• Request 1
Which calendar years does the text on Germany's UNESCO sites mention? List them in the order they appear.

• Text provided

Segment Open

Uncover Germany’s ancient past, its medieval architecture, and Charlamagne’s shrine
We’ve really fallen in love with Germany over the last few years. The more we unearth about its ancient history and varied regions, the more we want to visit.
For us, it’s another fantastic excuse to venture off on a road trip of discovery. With our love of history, it means we can visit some incredible UNESCO World Heritage Sites.
Visiting some of the UNESCO sites in Germany really reveals an intriguing insight into not only Germany’s extraordinary past but how it is interwoven within Europe’s historical timelines.
We’ve selected seven UNESCO World Heritage sites in Germany for you to browse through; however, there are so many more for us to add to our list.
Aachen Dom was the first monument in Germany to be given UNESCO World Heritage Site status, 1978. It was also one of the first 12 sites to be listed by UNESCO.
Aachen Cathedral is incredibly striking from the outside; however, it is breath-taking once you step inside the 1,200-year-old cathedral.
Charlamagne (Charles the Great), the first Holy Roman Emperor, visited Aachen on many occasions and subsequently had a palace built near the Roman Baths.
The original section of Aachen Cathedral is the octagonal St Mary’s Chapel, which was constructed on the order of Charlamagne in 793. The octagonal chapel still remains today, and when you step through the 8th-century bronze doors, you are taken aback at how exquisite it is.
The original pillars still support the internal arches, which have been enhanced over the centuries. The beautiful striped arches almost have a Moorish feel about them.
Aachen Cathedral was extended for the 600th anniversary of Charlamagne’s death, and in 1414 a Gothic Chancel was added. I think it just adds to its magnificence.
Charlemagne died in 814 and rests within the chapel in the golden Karlsschrein.
Good to know
Our next UNESCO location is the Old town of Regensburg; this beautiful Bavarian city was added to the UNESCO World Heritage List in 2006.
Regensburg is nestled along the banks of the River Danube in a beautiful part of the world. Street after street or strasse für strasse attractive, colourful Medieval buildings are immaculately maintained.

Segment Closed

• Available data
Segment Open

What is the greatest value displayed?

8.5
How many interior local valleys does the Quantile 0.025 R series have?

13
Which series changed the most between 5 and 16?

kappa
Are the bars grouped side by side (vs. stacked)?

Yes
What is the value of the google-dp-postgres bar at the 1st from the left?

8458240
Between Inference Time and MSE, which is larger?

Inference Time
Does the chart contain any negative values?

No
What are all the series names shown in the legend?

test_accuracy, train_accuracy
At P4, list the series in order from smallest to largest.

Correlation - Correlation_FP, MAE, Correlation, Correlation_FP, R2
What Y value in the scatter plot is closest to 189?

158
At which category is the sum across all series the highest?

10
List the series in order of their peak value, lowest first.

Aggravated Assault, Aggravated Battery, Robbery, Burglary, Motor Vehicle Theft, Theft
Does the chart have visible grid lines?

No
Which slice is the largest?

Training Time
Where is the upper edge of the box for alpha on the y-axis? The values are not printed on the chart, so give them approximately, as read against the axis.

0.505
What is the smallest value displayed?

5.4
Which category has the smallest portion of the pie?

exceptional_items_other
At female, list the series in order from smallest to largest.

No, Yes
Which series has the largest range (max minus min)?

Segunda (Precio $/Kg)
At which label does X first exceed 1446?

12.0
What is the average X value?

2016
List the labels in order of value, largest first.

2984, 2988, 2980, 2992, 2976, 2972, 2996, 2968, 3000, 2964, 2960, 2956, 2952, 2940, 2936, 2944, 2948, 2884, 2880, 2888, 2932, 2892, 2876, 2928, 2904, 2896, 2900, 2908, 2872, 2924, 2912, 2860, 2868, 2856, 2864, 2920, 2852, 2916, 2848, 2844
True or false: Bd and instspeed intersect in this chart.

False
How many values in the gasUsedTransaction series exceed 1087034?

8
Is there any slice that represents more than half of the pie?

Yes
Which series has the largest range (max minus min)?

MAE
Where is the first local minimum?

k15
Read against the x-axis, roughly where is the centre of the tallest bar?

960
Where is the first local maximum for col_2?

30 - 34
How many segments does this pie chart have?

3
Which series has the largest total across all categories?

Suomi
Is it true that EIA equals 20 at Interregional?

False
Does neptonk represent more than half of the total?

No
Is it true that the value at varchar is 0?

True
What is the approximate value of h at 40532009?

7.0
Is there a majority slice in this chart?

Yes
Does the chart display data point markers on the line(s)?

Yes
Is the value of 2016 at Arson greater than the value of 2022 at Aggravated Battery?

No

Segment Closed

• Request 2
Copy out the part of the records that opens with the line containing "2916, 2848, 2844" and closes with the final line of the records, keeping every line unchanged.

• Task result 1
1978, 793, 1414, 814, 2006

• Task result 2
2984, 2988, 2980, 2992, 2976, 2972, 2996, 2968, 3000, 2964, 2960, 2956, 2952, 2940, 2936, 2944, 2948, 2884, 2880, 2888, 2932, 2892, 2876, 2928, 2904, 2896, 2900, 2908, 2872, 2924, 2912, 2860, 2868, 2856, 2864, 2920, 2852, 2916, 2848, 2844
True or false: Bd and instspeed intersect in this chart.

False
How many values in the gasUsedTransaction series exceed 1087034?

8
Is there any slice that represents more than half of the pie?

Yes
Which series has the largest range (max minus min)?

MAE
Where is the first local minimum?

k15
Read against the x-axis, roughly where is the centre of the tallest bar?

960
Where is the first local maximum for col_2?

30 - 34
How many segments does this pie chart have?

3
Which series has the largest total across all categories?

Suomi
Is it true that EIA equals 20 at Interregional?

False
Does neptonk represent more than half of the total?

No
Is it true that the value at varchar is 0?

True
What is the approximate value of h at 40532009?

7.0
Is there a majority slice in this chart?

Yes
Does the chart display data point markers on the line(s)?

Yes
Is the value of 2016 at Arson greater than the value of 2022 at Aggravated Battery?

No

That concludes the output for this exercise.